Copper(I) iodide can be prepared by

Copper(I) iodide can be prepared by heating iodine and copper in concentrated hydriodic acid, HI. In the laboratory however, copper(I) iodide is prepared by simply mixing an aqueous solution of sodium or potassium iodide and a soluble copper(II) salt such copper sulfate.

Cu2+ + 2I− → CuI2
The CuI2 immediately decomposes to iodine and insoluble copper(I) iodide, releasing I2.[7]

2 CuI2 → 2 CuI + I2
This reaction has been employed as a means of assaying copper(II) samples, since the evolved I2 can be analyzed by redox titration.
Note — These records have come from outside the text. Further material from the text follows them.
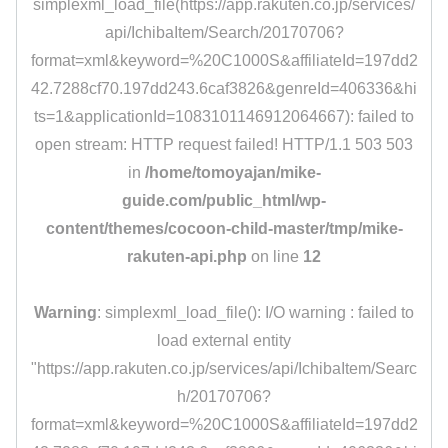
simplexml_load_file(https://app.rakuten.co.jp/services/
api/IchibaItem/Search/20170706?
format=xml&keyword=%20C1000S&affiliateId=197dd2
42.7288cf70.197dd243.6caf3826&genreId=406336&hi
ts=1&applicationId=1083101146912064667): failed to
open stream: HTTP request failed! HTTP/1.1 503 503
in
/home/tomoyajan/mike-
guide.com/public_html/wp-
content/themes/cocoon-child-master/tmp/mike-
rakuten-api.php
on line
12
Warning
: simplexml_load_file(): I/O warning : failed to
load external entity
"https://app.rakuten.co.jp/services/api/IchibaItem/Searc
h/20170706?
format=xml&keyword=%20C1000S&affiliateId=197dd2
The reaction in itself may look rather odd, as using the rule of thumb for a proceeding redox reaction, Eooxidator − Eoreductor > 0, this reaction fails. The quantity is below zero, so the reaction should not proceed. But the equilibrium constant[8] for the reaction is 1.38*10−13. By using fairly moderate concentrates of 0.1 mol/L for both iodide and Cu2+, the concentration of Cu+ is calculated as 3*10−7. As a consequence, the product of the concentrations is far in excess of the solubility product, so copper(I)iodide precipitates. The process of precipitation lowers the copper(I) concentration, providing an entropic driving force according to Le Chatelier's principle, and allowing the redox reaction to proceed.

CuI is poorly soluble in water (0.00042 g/L at 25 °C), but it dissolves in the presence of NaI or KI to give the linear anion [CuI2]−. Dilution of such solutions with water reprecipitates CuI. This dissolution–precipitation process is employed to purify CuI, affording colorless samples.[5]